→ ASSIGNED TASK 1:
Translate this sentence from the passage about the Irish Times into Spanish: "We should applaud their brave gesture to allow the Trojan horse into the city, come what may."
→ ASSIGNED TASK 2:
Summarize the passage about the Irish Times in two sentences.
→ ASSIGNED TASK 3:
Proceed with the passage about the Irish Times, picking up right after its final sentence.

──────── EXCERPTED PASSAGE ────────

And yet none of this carnivalesque non-sense would mean anything unless it was placed precisely in the context of a national newspaper that serves truth, seriousness, reason and law. That promises to report the facts as they are – in black and white. Not red. To see red is to be mad. To go out of your mind. As I am sure many Irish times readers did as they watched the morning newspaper menstruate into their breakfast tea. Yet many too must have asked: what does this mean? And if they did ask that question the play with non-meaning was worth it – ultimately vindicating the wager the Irish Times took in letting an exiled Dubliner creep back between the sheets of their paper and infiltrate the national body politic with viral veerings of color and word. We should applaud their brave gesture to allow the Trojan horse into the city, come what may.

──────── INFORMATION PROVIDED ────────

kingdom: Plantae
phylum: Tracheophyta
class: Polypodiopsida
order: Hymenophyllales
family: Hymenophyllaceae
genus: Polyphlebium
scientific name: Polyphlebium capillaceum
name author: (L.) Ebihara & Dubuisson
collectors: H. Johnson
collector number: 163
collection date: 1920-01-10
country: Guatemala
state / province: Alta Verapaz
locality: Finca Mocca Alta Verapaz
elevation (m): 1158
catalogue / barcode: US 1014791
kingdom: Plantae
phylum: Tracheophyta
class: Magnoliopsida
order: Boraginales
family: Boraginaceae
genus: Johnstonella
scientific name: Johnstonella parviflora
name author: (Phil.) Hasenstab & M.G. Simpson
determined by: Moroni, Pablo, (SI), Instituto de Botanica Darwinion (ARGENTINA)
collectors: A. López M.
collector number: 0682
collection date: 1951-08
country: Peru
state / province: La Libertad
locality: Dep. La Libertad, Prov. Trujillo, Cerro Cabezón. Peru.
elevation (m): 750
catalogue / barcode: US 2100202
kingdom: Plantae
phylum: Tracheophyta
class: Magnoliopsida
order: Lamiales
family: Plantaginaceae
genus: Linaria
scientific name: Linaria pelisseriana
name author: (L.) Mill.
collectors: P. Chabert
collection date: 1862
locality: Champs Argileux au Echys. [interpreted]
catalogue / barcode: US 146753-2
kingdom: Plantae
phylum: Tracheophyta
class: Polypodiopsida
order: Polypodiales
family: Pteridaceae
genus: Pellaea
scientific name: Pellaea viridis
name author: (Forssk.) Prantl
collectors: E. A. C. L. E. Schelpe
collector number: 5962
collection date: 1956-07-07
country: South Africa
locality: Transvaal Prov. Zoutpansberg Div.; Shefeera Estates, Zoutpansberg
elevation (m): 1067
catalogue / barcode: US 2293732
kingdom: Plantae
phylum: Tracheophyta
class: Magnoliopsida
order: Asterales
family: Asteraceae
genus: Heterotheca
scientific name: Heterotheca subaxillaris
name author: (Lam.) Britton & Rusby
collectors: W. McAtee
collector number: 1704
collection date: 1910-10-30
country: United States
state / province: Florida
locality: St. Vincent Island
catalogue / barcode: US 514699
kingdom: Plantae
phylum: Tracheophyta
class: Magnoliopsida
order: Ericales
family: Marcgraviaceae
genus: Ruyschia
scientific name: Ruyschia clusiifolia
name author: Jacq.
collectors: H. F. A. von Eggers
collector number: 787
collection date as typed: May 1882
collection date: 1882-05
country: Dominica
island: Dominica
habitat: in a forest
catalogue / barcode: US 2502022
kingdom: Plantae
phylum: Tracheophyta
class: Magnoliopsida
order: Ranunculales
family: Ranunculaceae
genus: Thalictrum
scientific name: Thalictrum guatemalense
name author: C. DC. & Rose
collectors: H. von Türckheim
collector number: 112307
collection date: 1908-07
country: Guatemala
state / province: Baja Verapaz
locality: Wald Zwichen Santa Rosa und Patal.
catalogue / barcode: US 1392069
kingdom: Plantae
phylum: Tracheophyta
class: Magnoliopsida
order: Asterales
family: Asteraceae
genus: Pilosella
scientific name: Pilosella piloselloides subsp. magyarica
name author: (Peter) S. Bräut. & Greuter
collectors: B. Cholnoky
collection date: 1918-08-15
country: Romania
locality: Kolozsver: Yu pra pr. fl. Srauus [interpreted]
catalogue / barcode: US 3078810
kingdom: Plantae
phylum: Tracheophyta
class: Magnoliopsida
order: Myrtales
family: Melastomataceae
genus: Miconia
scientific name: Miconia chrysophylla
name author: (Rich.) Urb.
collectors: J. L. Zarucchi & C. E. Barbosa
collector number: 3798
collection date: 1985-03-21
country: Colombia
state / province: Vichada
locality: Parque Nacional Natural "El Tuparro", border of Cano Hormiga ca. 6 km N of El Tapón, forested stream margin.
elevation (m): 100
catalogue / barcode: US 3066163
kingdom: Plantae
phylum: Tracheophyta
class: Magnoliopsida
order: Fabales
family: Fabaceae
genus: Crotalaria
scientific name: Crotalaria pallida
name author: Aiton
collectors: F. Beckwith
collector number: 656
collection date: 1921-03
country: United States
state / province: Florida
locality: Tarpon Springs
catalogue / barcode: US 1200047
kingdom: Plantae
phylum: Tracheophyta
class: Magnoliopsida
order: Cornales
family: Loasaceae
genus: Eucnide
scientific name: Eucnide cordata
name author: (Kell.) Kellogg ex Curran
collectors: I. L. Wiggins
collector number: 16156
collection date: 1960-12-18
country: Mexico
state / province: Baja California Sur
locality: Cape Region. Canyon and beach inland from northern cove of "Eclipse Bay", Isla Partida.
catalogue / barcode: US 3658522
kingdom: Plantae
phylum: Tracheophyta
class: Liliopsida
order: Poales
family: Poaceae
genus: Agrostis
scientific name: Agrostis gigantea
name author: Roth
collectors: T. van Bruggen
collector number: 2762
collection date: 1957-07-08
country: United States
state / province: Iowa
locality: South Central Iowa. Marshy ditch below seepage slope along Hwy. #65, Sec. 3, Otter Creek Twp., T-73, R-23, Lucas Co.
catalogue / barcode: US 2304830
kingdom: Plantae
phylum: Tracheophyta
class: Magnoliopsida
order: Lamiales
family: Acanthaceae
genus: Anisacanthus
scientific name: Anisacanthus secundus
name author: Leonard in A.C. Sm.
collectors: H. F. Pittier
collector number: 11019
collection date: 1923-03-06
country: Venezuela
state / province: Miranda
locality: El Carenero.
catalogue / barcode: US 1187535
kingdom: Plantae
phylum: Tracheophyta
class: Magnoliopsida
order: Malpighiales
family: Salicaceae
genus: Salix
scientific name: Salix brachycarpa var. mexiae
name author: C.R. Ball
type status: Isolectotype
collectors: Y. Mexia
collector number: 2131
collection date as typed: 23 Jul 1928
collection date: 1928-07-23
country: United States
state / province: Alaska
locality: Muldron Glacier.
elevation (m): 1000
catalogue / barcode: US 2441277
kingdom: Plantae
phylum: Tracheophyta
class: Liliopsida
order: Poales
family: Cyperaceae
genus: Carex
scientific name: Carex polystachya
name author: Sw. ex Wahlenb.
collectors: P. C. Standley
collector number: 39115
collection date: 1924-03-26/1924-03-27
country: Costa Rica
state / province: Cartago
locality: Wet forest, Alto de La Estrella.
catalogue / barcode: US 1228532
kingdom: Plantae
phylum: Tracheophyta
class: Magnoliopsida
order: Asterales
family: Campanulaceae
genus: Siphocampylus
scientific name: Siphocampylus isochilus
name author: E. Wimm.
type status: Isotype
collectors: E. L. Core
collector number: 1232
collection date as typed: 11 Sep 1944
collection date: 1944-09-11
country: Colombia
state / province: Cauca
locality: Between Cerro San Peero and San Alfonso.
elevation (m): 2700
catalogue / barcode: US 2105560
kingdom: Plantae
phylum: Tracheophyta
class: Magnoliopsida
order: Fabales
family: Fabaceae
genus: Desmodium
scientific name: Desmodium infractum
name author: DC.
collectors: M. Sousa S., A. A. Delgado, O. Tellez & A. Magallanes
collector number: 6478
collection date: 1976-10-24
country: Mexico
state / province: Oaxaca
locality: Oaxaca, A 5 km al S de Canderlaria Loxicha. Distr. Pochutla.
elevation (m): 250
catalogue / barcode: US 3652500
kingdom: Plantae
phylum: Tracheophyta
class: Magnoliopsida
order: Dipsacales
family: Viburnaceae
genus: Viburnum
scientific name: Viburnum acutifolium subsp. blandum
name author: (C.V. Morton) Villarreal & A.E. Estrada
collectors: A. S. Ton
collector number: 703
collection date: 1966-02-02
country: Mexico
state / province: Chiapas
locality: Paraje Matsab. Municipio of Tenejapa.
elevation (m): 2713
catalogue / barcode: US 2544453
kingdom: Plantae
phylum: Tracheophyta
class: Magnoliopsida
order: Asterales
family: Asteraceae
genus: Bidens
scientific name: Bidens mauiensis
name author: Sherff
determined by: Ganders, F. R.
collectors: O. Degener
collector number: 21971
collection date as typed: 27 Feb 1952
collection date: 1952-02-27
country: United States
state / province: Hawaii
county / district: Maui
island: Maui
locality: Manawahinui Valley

────────

→ EXERCISE RESULT 1:
Deberíamos aplaudir su valiente gesto de dejar entrar al caballo de Troya en la ciudad, pase lo que pase.

→ EXERCISE RESULT 2:
The carnivalesque play with nonsense means something only because it is placed in a national newspaper that serves truth, seriousness, reason and law and promises facts in black and white, not red. If readers asked what it meant, the play was worth it, vindicating the Irish Times' wager in letting an exiled Dubliner back into its pages, a brave gesture that deserves applause.

→ EXERCISE RESULT 3:
But there is sense to the non-sense in another way too. When I heard John Lalor tell me that when he was a child he would wonder why his father was more interested in reading the comic strip of the Irish Times than in talking to him, a light went on. The fact that Lalor’s red text ran riot over the Irish Times comic strip was telling. That piece of biography mattered a lot to my appreciation of the work and I regretted that there was not an interview with Lalor printed in the Irish Times to coincide with his experiment. Lalor is a conceptual artist (or anti-artist) after all. So concepts matter, narratives count, his images are, as Deleuze put it, des images pensantes. They are meant to make you think. And there is much thinking to be done about the relationship between the death of the author and its simultaneous rebirth.
In short, I think Lalor the author is ultimately as important as Lalor the post-author. Barthes gets it half right. But only half. The other half is captured by Joyce when he said, ‘It’s a brave man would invent something that never happened’. The Irish Times experiment originated not last year but forty years ago when Lalor the son watched Lalor the father read the Irish Times comic strip when he came home from work. ‘It’s the father and son idea’, as we are told in the opening chapter of Ulysses. Which is perhaps why that is Lalor’s favorite book and why Shane is his favorite movie. The artist is dead, long live the artist.